▶ [ACTIVITY] Each entry must be duplicated precisely, with nothing left out.

▶ [DATASET EXCERPTS]

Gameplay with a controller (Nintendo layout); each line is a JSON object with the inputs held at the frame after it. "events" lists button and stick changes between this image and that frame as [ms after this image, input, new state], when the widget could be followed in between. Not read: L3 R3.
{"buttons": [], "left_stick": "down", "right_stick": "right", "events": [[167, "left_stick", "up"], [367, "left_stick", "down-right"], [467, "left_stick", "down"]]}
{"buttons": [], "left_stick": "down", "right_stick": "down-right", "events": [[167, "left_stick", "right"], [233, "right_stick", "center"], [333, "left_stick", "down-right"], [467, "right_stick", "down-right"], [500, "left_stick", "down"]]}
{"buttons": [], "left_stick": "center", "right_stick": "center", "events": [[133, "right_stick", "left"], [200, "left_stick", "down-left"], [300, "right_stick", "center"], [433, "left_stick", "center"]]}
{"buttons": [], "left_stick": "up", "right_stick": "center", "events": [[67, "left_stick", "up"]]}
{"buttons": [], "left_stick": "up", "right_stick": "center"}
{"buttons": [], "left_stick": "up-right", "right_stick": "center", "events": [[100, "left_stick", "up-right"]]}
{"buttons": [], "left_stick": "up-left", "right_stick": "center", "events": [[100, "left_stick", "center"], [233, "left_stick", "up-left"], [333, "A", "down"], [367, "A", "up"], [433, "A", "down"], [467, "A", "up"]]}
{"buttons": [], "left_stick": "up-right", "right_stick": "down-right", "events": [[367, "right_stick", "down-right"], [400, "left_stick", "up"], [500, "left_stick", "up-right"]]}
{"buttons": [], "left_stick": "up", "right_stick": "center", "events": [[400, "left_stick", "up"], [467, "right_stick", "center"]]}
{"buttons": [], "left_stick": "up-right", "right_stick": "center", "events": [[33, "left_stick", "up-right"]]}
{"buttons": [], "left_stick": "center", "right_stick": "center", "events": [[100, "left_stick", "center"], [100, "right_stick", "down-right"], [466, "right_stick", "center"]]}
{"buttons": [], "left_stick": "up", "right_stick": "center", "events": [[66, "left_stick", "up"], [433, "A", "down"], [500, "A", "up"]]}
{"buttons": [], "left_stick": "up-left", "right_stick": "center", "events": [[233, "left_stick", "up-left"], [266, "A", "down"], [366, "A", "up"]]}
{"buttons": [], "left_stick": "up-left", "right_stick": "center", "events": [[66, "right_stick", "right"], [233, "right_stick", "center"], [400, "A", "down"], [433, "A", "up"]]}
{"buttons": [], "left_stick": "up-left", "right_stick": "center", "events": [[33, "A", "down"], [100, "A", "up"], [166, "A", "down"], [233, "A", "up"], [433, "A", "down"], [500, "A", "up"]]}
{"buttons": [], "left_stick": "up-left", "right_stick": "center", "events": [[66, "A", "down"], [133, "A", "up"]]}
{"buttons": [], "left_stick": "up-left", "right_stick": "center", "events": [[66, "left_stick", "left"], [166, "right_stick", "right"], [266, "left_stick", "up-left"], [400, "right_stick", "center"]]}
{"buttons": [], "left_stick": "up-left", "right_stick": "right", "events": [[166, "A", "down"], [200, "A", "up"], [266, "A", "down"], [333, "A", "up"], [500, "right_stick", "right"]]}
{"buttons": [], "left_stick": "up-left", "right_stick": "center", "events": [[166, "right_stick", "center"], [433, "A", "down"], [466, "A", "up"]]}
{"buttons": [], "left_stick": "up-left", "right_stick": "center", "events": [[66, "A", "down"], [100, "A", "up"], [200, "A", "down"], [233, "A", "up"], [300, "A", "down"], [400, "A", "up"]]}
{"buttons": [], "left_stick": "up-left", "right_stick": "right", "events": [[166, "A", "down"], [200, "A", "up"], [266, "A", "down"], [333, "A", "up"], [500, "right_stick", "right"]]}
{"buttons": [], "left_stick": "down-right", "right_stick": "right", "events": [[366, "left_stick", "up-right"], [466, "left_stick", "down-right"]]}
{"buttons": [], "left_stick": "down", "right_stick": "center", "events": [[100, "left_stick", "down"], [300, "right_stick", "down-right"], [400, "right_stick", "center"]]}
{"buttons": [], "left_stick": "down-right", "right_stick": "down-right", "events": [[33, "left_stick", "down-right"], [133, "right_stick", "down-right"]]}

▶ [EXERCISE RESPONSE]
Gameplay with a controller (Nintendo layout); each line is a JSON object with the inputs held at the frame after it. "events" lists button and stick changes between this image and that frame as [ms after this image, input, new state], when the widget could be followed in between. Not read: L3 R3.
{"buttons": [], "left_stick": "down", "right_stick": "right", "events": [[167, "left_stick", "up"], [367, "left_stick", "down-right"], [467, "left_stick", "down"]]}
{"buttons": [], "left_stick": "down", "right_stick": "down-right", "events": [[167, "left_stick", "right"], [233, "right_stick", "center"], [333, "left_stick", "down-right"], [467, "right_stick", "down-right"], [500, "left_stick", "down"]]}
{"buttons": [], "left_stick": "center", "right_stick": "center", "events": [[133, "right_stick", "left"], [200, "left_stick", "down-left"], [300, "right_stick", "center"], [433, "left_stick", "center"]]}
{"buttons": [], "left_stick": "up", "right_stick": "center", "events": [[67, "left_stick", "up"]]}
{"buttons": [], "left_stick": "up", "right_stick": "center"}
{"buttons": [], "left_stick": "up-right", "right_stick": "center", "events": [[100, "left_stick", "up-right"]]}
{"buttons": [], "left_stick": "up-left", "right_stick": "center", "events": [[100, "left_stick", "center"], [233, "left_stick", "up-left"], [333, "A", "down"], [367, "A", "up"], [433, "A", "down"], [467, "A", "up"]]}
{"buttons": [], "left_stick": "up-right", "right_stick": "down-right", "events": [[367, "right_stick", "down-right"], [400, "left_stick", "up"], [500, "left_stick", "up-right"]]}
{"buttons": [], "left_stick": "up", "right_stick": "center", "events": [[400, "left_stick", "up"], [467, "right_stick", "center"]]}
{"buttons": [], "left_stick": "up-right", "right_stick": "center", "events": [[33, "left_stick", "up-right"]]}
{"buttons": [], "left_stick": "center", "right_stick": "center", "events": [[100, "left_stick", "center"], [100, "right_stick", "down-right"], [466, "right_stick", "center"]]}
{"buttons": [], "left_stick": "up", "right_stick": "center", "events": [[66, "left_stick", "up"], [433, "A", "down"], [500, "A", "up"]]}
{"buttons": [], "left_stick": "up-left", "right_stick": "center", "events": [[233, "left_stick", "up-left"], [266, "A", "down"], [366, "A", "up"]]}
{"buttons": [], "left_stick": "up-left", "right_stick": "center", "events": [[66, "right_stick", "right"], [233, "right_stick", "center"], [400, "A", "down"], [433, "A", "up"]]}
{"buttons": [], "left_stick": "up-left", "right_stick": "center", "events": [[33, "A", "down"], [100, "A", "up"], [166, "A", "down"], [233, "A", "up"], [433, "A", "down"], [500, "A", "up"]]}
{"buttons": [], "left_stick": "up-left", "right_stick": "center", "events": [[66, "A", "down"], [133, "A", "up"]]}
{"buttons": [], "left_stick": "up-left", "right_stick": "center", "events": [[66, "left_stick", "left"], [166, "right_stick", "right"], [266, "left_stick", "up-left"], [400, "right_stick", "center"]]}
{"buttons": [], "left_stick": "up-left", "right_stick": "right", "events": [[166, "A", "down"], [200, "A", "up"], [266, "A", "down"], [333, "A", "up"], [500, "right_stick", "right"]]}
{"buttons": [], "left_stick": "up-left", "right_stick": "center", "events": [[166, "right_stick", "center"], [433, "A", "down"], [466, "A", "up"]]}
{"buttons": [], "left_stick": "up-left", "right_stick": "center", "events": [[66, "A", "down"], [100, "A", "up"], [200, "A", "down"], [233, "A", "up"], [300, "A", "down"], [400, "A", "up"]]}
{"buttons": [], "left_stick": "up-left", "right_stick": "right", "events": [[166, "A", "down"], [200, "A", "up"], [266, "A", "down"], [333, "A", "up"], [500, "right_stick", "right"]]}
{"buttons": [], "left_stick": "down-right", "right_stick": "right", "events": [[366, "left_stick", "up-right"], [466, "left_stick", "down-right"]]}
{"buttons": [], "left_stick": "down", "right_stick": "center", "events": [[100, "left_stick", "down"], [300, "right_stick", "down-right"], [400, "right_stick", "center"]]}
{"buttons": [], "left_stick": "down-right", "right_stick": "down-right", "events": [[33, "left_stick", "down-right"], [133, "right_stick", "down-right"]]}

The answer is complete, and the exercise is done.